==== 抜粋本文 ====

皆さん、おはようございます。
【これからの社長夫人は会社経営のプロになれ!】の著者で社長夫人戦力化コンサルタントの矢野千寿です。
たとえば、ある会社が行った設備投資の話をしましょう。
その会社は金融機関の応援もあって工場を改築することになりました。
そのために8000万円の借入を行いました。
8000万円を10年で返済すると、元本の返済額800万円に利息を加えた約950万円の資金が必要になります。
実際にはこれだけ必要なのですが、150万円の支払利息は営業外費用として
処理されるので、ここでは800万円の返済額のみを対象にします。
では、このとき経常利益はいくら必要になるでしょうか?
借入金800万円の返済は晨終的な利益(当期利益)から支払われることになります。
当期利益を求めるには、厳密に言うと課税所得金額に税率をかけたものを
税引前利益から引いて求めることになりますが、
計算式を単純にするため税率をかける課税所得金額
ならびに税引前利益は経常利益とみなします。
また税率は40%とします。
当期利益から逆算して経常利益を求める計算式
当期利益=税引前利益-(課税所得金頷×税率)
ここで計算式を単純化するために税引前利益および課税所得金額を経常利益とみなします。
当期利益=経常利益-(経常利益×税率)

==== 提供データ ====

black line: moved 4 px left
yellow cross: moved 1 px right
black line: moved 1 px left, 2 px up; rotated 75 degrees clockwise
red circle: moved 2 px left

====

*課題の狙い*. 設備投資の借入返済に必要な経常利益を計算する抜粋本文を、最後の式の次から書き継いでください。 上に並んだ各行は、本文とは関係のない別の資料です。

*記述回答*.
800万円=経常利益-(経常利益×40%)
800万円=経常利益(1-0.4)
経常利益=800万円÷(1-0.4)=約1333万円
つまり、税金を含めて約1333万円の経常利益が必要となります。
この会社は売上が6億円あり、経常利益も2400万円ありました.
しかし、今までの借入金の返済が年間2000万円あったので、
新たな借入をすれば返済金は年間2800万円になります。
これだけの返済をするためには経常利益がいくら必要かというと、
経常利益=2800万円÷(1-0.4)≒4666万円
これだけの経常利益を出さないと返済資金が不足するということです。
経常利益が2400万円しかないのに、
新たな借入をすると2266万円(4666万円-2400万円)も不足するということです。
この会社は8000万円もの投資を行うには、体力的にも、体質的にも脆弱すぎたのです。